Quebec was the latest Canadian province on Friday to order a ban on the sale of Russian alcohol as governments around the world are looking for ways to show solidarity with the people of Ukraine to and send a strong message to the president of Russia. 

Eric Girard, Quebec's finance minister, said in a tweet on Friday that he has requested the Société des alcools du Québec (SAQ) "to withdraw all products that come from Russia."

The SAQ told CTV News it would remove the "10 or so Russian products from Russia" sold in its stores as soon as possible at the request of the government. 

Earlier in the day, Premier François Legault was asked about a possible boycott, telling reporters that he was indeed looking for ways "to penalize the economy of Russia and Mr. Putin."

The premier acknowledged that measures taken by Quebec, such as a boycott, wouldn't have a tremendous effect on the Russian government.

"We're talking about not more than a couple hundred million dollars," the premier said. "The real challenge is about gas and oil in Europe that is coming mainly from Russia, so how can they stop having this procurement?"
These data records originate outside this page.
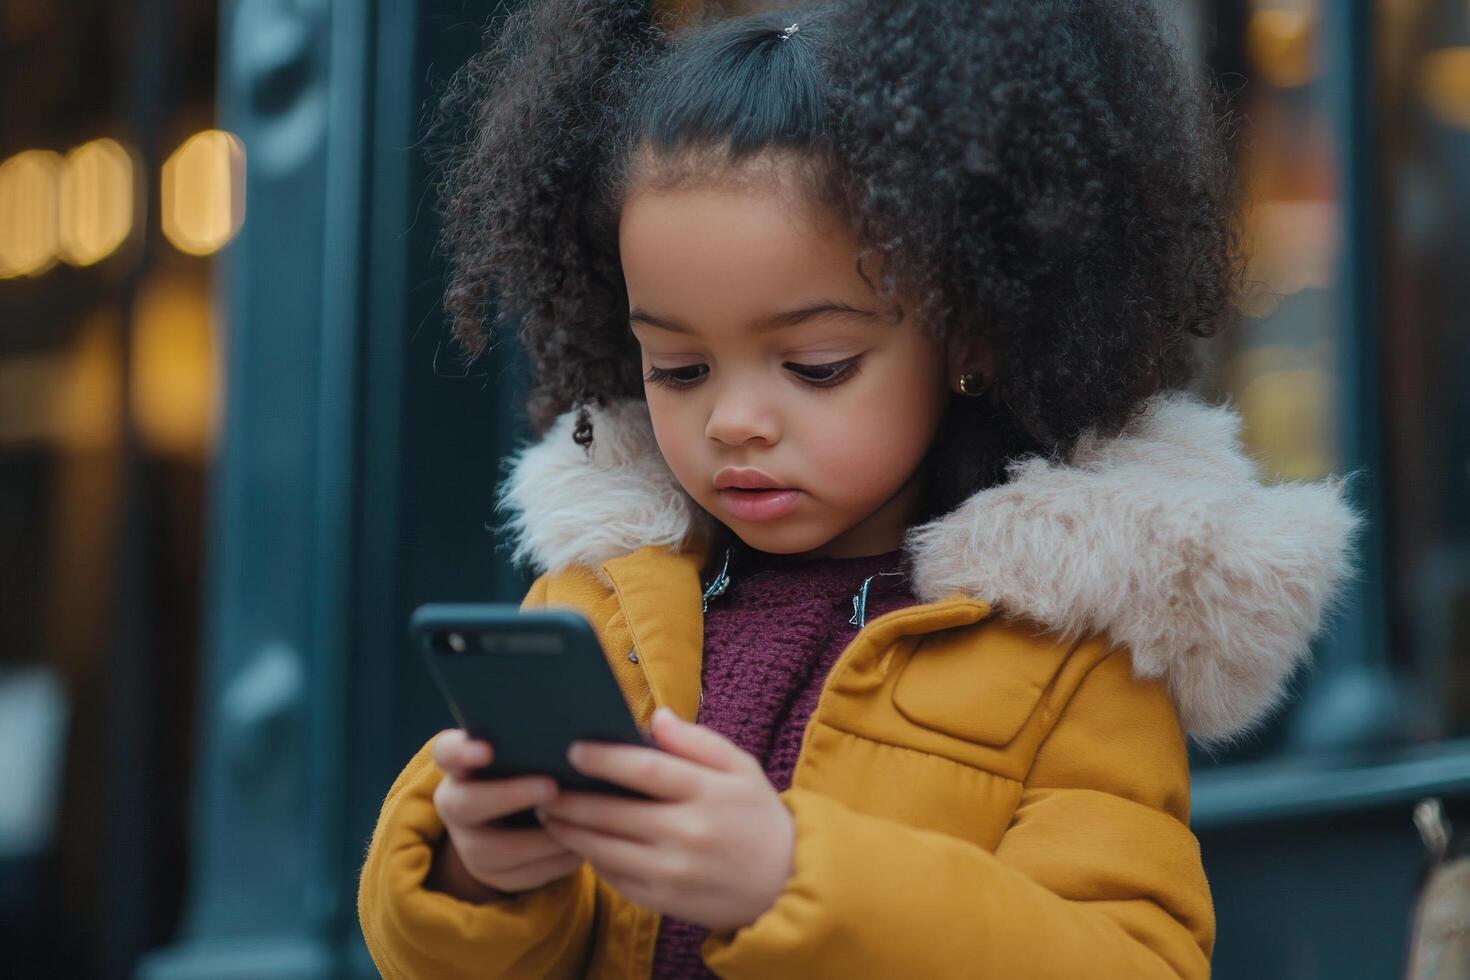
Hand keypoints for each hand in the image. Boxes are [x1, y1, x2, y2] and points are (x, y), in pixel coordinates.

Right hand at [428, 729, 583, 898]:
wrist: (522, 815)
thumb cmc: (534, 765)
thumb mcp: (531, 750)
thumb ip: (539, 740)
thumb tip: (580, 734)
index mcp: (461, 762)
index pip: (448, 751)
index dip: (461, 752)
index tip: (486, 750)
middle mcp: (455, 802)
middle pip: (467, 803)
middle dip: (509, 796)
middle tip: (551, 788)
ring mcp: (468, 842)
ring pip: (493, 849)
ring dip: (539, 839)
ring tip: (577, 822)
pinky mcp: (491, 874)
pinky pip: (519, 876)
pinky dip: (553, 863)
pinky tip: (581, 847)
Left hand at [535, 706, 794, 931]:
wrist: (785, 883)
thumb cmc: (757, 816)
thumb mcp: (740, 768)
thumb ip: (697, 742)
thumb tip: (656, 717)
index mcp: (707, 793)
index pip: (644, 770)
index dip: (604, 758)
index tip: (573, 749)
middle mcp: (688, 833)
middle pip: (613, 813)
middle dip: (571, 799)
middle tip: (544, 786)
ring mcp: (674, 871)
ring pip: (605, 850)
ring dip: (570, 831)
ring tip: (549, 814)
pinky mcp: (665, 900)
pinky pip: (615, 878)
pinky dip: (592, 860)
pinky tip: (579, 843)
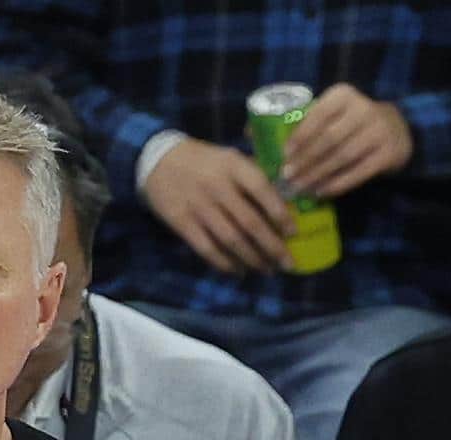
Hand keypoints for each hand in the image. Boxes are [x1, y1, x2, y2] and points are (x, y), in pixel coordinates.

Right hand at [142, 138, 294, 274]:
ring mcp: (198, 206)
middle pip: (250, 222)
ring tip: (266, 270)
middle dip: (272, 247)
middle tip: (287, 264)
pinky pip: (207, 249)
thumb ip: (252, 175)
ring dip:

At least two provinces -- Ontario and Nova Scotia -- also announced Friday they were pulling Russian-made products from their government-run liquor store shelves.

The leader of the Parti Quebecois was one of several politicians in Canada to call for a full boycott of Russian liquor as a symbolic statement to the Putin regime. Pierre St-Pierre Plamondon said the ban would be a sign of support for Ukraine, which was invaded by Russian military forces on Wednesday.
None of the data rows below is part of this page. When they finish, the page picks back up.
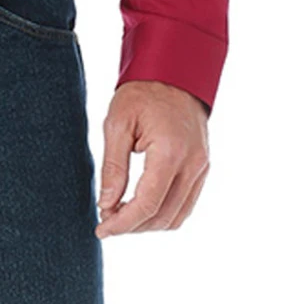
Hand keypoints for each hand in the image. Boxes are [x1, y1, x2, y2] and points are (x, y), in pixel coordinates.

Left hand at [95, 81, 209, 237]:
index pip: (147, 204)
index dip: (122, 224)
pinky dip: (163, 214)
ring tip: (121, 214)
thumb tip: (106, 205)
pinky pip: (185, 205)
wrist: (175, 73)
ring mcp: (201, 167)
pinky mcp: (202, 169)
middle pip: (162, 216)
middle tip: (106, 220)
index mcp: (170, 152)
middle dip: (131, 226)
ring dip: (147, 224)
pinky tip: (141, 207)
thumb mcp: (117, 125)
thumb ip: (113, 168)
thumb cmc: (143, 93)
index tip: (101, 229)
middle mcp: (192, 164)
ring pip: (176, 217)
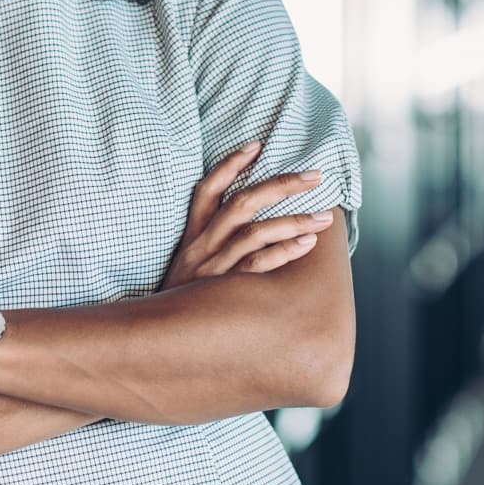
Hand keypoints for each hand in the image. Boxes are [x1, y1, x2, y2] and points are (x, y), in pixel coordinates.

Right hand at [161, 140, 332, 290]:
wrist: (158, 341)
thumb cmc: (183, 301)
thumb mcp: (187, 267)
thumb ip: (211, 245)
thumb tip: (251, 225)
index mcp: (192, 236)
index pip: (208, 189)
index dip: (230, 164)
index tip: (257, 144)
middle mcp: (202, 246)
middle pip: (242, 202)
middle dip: (281, 184)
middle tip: (315, 175)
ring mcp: (213, 268)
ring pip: (255, 232)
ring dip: (294, 219)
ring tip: (325, 216)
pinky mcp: (224, 291)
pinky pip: (258, 266)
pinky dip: (284, 251)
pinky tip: (307, 243)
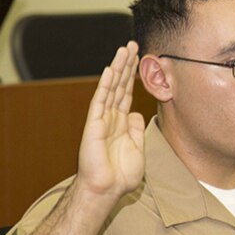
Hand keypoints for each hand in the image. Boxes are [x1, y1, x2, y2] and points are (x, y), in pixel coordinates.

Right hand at [76, 42, 145, 198]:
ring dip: (118, 68)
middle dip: (126, 65)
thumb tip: (136, 113)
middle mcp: (111, 118)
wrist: (106, 190)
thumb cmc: (120, 176)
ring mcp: (101, 120)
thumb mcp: (137, 150)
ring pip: (111, 88)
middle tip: (133, 45)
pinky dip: (106, 85)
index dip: (133, 76)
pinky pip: (101, 101)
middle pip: (120, 85)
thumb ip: (136, 130)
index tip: (140, 59)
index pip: (127, 94)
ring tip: (124, 49)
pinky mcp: (94, 125)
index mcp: (121, 124)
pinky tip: (111, 70)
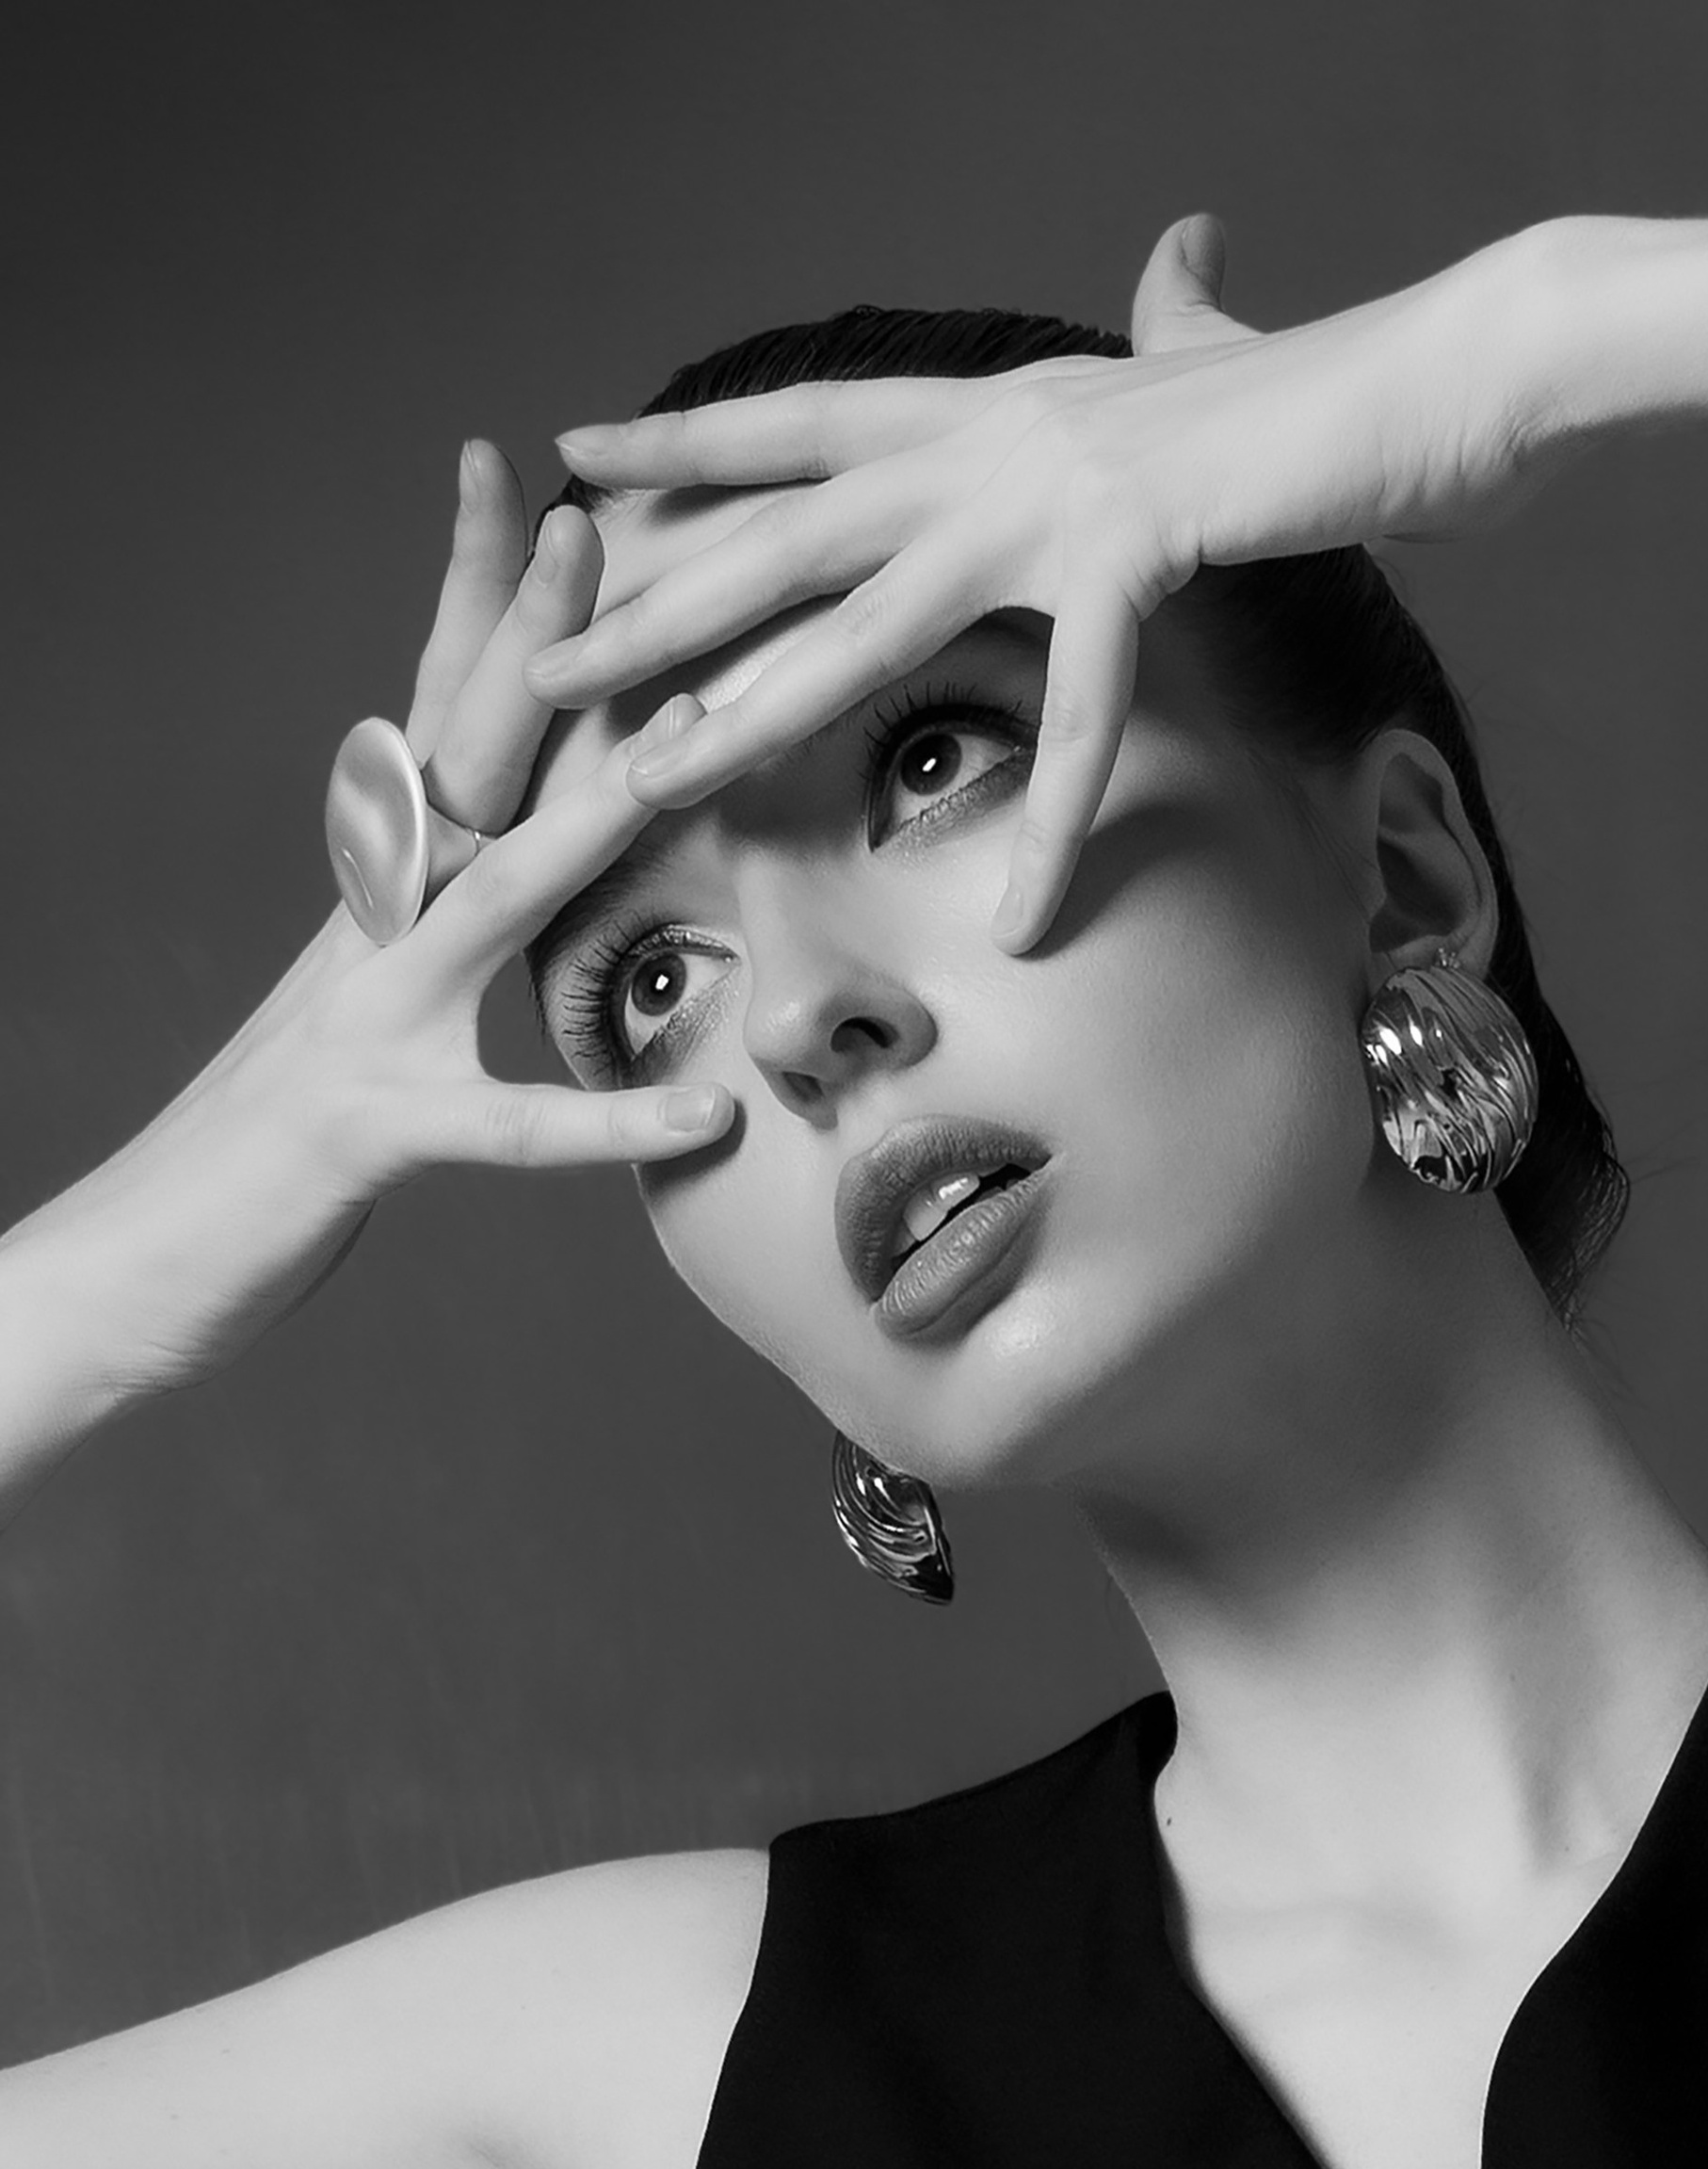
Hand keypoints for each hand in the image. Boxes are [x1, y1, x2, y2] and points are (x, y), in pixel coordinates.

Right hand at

“We need to send a stronger signal,” St-Pierre Plamondon wrote above a photo of the Ukrainian flag in the tweet.


The Ontario premier said the discussion to ban Russian products started when he started seeing calls on social media on Thursday for boycotts, something the honorary consul of Ukraine in Montreal said can have an impact on the Russian state.
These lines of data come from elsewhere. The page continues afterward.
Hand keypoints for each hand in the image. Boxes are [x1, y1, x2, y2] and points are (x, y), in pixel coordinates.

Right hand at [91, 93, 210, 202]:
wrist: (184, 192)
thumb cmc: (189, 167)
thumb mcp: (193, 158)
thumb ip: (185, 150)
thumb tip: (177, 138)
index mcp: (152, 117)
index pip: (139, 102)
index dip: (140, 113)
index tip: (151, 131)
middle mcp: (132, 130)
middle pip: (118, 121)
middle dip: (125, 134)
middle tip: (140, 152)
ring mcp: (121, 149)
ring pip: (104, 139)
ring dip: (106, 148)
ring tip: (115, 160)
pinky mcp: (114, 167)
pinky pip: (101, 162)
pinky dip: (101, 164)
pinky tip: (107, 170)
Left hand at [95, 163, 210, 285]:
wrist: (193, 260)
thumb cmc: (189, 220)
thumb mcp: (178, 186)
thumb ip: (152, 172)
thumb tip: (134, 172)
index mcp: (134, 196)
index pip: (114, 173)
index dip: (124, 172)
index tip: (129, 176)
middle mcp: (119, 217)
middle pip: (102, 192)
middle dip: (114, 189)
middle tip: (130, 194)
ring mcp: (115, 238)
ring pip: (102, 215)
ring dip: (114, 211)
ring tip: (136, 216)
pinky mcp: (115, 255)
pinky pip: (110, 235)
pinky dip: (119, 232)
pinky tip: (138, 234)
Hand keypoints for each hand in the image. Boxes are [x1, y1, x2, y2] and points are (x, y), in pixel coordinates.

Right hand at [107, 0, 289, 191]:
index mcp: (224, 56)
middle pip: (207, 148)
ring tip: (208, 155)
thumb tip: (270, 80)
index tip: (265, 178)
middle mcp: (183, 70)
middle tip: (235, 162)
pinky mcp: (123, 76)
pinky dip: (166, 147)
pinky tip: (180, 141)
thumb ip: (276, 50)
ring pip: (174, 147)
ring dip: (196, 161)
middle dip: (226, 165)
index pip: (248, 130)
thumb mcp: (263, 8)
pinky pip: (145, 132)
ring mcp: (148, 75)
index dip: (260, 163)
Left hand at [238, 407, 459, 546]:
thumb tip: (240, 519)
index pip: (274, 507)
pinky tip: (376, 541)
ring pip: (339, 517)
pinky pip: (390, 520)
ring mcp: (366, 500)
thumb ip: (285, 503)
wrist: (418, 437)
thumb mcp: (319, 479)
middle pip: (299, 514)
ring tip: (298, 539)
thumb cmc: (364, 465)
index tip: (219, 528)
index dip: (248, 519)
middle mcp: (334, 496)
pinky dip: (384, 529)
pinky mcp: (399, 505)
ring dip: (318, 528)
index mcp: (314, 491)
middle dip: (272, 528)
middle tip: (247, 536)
"I think Russia needs to be isolated. And it's a series of these smaller steps and bigger steps -- a combination of both -- that will actually work," Eugene Czolij told CTV News. 

"So, absolutely, all steps that isolate Russia [that do not] enable it to raise funds in order to support Putin's war chest is helpful in this situation."

Nadine Girault, Quebec’s minister of international relations, said Friday the Ukrainian flag would be raised at the National Assembly in Quebec City to show solidarity with the European country.

Later, Legault also wrote on Twitter that he'd asked the Olympic Stadium in Montreal to shine Ukraine's national colours as lights from the top of its tower.

The venue later posted a photo showing the results.